Ava’s thousand and one scars
Women with intellectual disabilities are being recruited for prostitution, as they are easier to exploit and lack the resources to get out
Ava lived in a brothel. Her mother had been driven to prostitution and cocaine from a very young age; her grandmother too. The man who lived with them abused and beat all three. Ava used to receive lashings all over her body, and the pimp put out cigarettes and matches on her face. Her grandmother was the only one who showed compassion for the girl, taking her to a shelter when she had just turned six. It was there that María met her. She fell in love with this resilient little girl, adopted her and opened her heart and her Madrid home to her, with absolute generosity and dedication.
Ava arrived in Spain from her native Colombia with a suitcase full of horrors, brain damage from a violent birth and an emotional disorder derived from a traumatic development. When she was 17, she was recruited online by one of the most wanted Spanish pimps. After receiving a QR code, she took a bus north, to Palencia. There, as soon as she arrived at a duplex in front of the cathedral, the members of her “new family” took her phone and documents, forced her to dress in sexy lingerie and began to sexually exploit her.
Every day, more than 20 men paid not only for Ava, but also for the rest of the girls who lived there against their will. All of them of Spanish nationality, except one Dominican. There was also another minor, like Ava. After waking up at noon in the same beds where they had been violated, fondled and insulted at night, they barely had time to eat something before the cycle started again. The meal consisted of soup; then cocaine was distributed.
Drugs are a constant that is linked to sexual exploitation; both because men ask for them to last longer during sex and because sex and drugs make up a complete package of entertainment. In the case of women, pimps encourage their consumption because it makes it easier to exploit their victims, who become more docile. Furthermore, once they are hooked, they become more focused on their own consumption than in escaping.
Neither Ava nor any of her companions had the strength to leave that place of covert prostitution. Many of these young girls were drawn in like Ava, due to their extreme vulnerability. We are what we know since childhood; Ava, unknowingly, looked for the darkness she had known since she was little. Furthermore, the webs that pimps weave are made of steel, and they know very well whom to lure: women and minors who, like Ava, come from environments of extreme violence. They are born into places where there is so little love, and where the harm inflicted is so great, that their bodies and hearts become scarred in a thousand ways, some of which manifest as undiagnosed mental illnesses.
Women with intellectual disabilities are being recruited and exploited for prostitution. An intellectual disability shows no external signs and it makes things easier for the exploiters, because someone with these diseases will not have the resources to leave. Also, in many cases, because a woman with a disability is not even aware that she is being exploited.
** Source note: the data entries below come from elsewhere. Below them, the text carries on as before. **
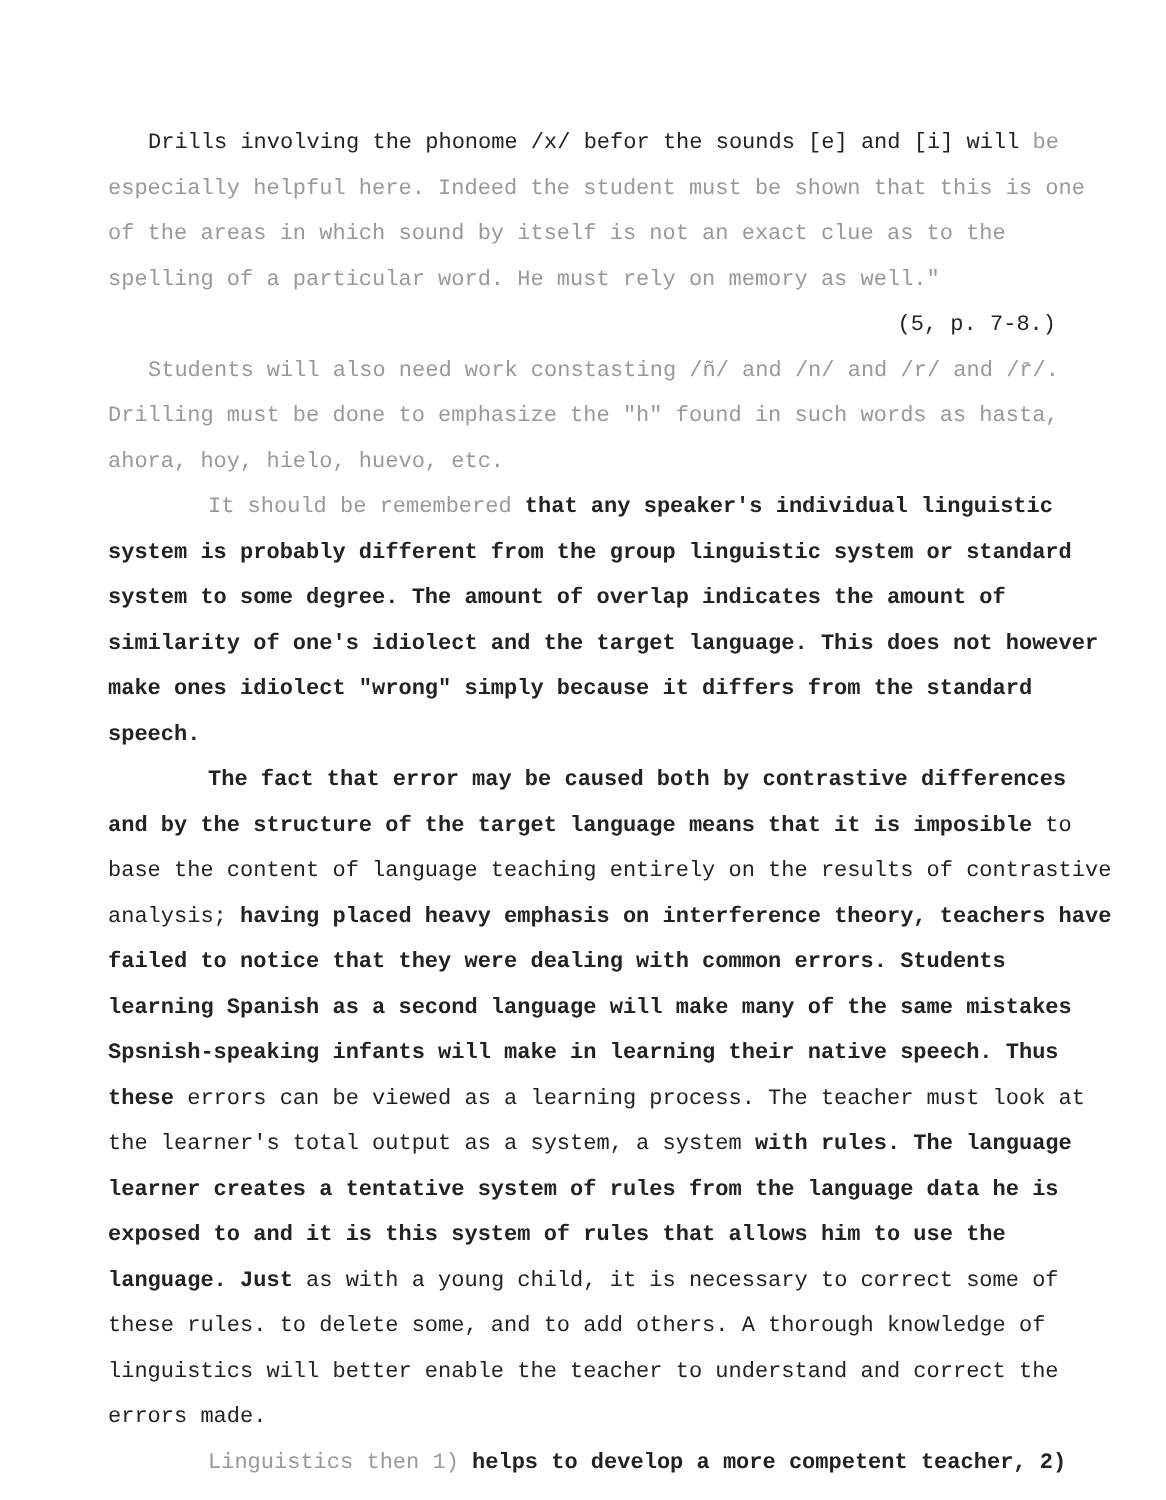Drills involving the phonome /x/ befor the sounds [e] and [i] will be especially helpful here. Indeed the student must be shown that this is one of the areas in which sound by itself is not an exact clue as to the spelling of a particular word. He must rely on memory as well."
(5, p. 7-8.)
Students will also need work constasting /ñ/ and /n/ and /r/ and /r̄/. Drilling must be done to emphasize the "h" found in such words as hasta, ahora, hoy, hielo, huevo, etc.
It should be remembered that any speaker's individual linguistic system is probably different from the group linguistic system or standard system to some degree. The amount of overlap indicates the amount of similarity of one's idiolect and the target language. This does not however make ones idiolect "wrong" simply because it differs from the standard speech.
The fact that error may be caused both by contrastive differences and by the structure of the target language means that it is imposible to base the content of language teaching entirely on the results of contrastive analysis; having placed heavy emphasis on interference theory, teachers have failed to notice that they were dealing with common errors. Students learning Spanish as a second language will make many of the same mistakes Spsnish-speaking infants will make in learning their native speech. Thus these errors can be viewed as a learning process. The teacher must look at the learner's total output as a system, a system with rules. The language learner creates a tentative system of rules from the language data he is exposed to and it is this system of rules that allows him to use the language. Just as with a young child, it is necessary to correct some of these rules. to delete some, and to add others. A thorough knowledge of linguistics will better enable the teacher to understand and correct the errors made.
Linguistics then 1) helps to develop a more competent teacher, 2)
Today, pimps are attracting young women through social media, and their victims often have some sort of intellectual disability. They socialize through these networks because it makes them equal to the rest, and criminals take advantage of this to deceive them. After all, these are women with whom violence probably will not be necessary. On the contrary: if they treat them marginally nice, they will never leave.
In Spain, there are no data on women and minors with intellectual disabilities who are sexually exploited. Despite this, both the National Police and the Civil Guard have specialized teams, and the associations for victims of trafficking increasingly help these women – albeit still with little training, as the resources are either for trafficking or for disabilities, not for both, which is what would really help them – including women rescued from places of covert prostitution who suffer from mental illnesses that are also a product of violence, exploitation, inhumanity and drug abuse. They see women with schizophrenia, split personality disorders and more.
Ava was able to leave that place of exploitation thanks to the tenacity of María, a courageous mother who did not give up in her efforts to find her daughter. Thanks to them and their denunciation, the pimp was arrested and is still in jail. Nevertheless, María and Ava live prisoners of fear and stigma.
This is a true story that I tell in my new short documentary, Ava, which will soon be featured in festivals both in Spain and around the world.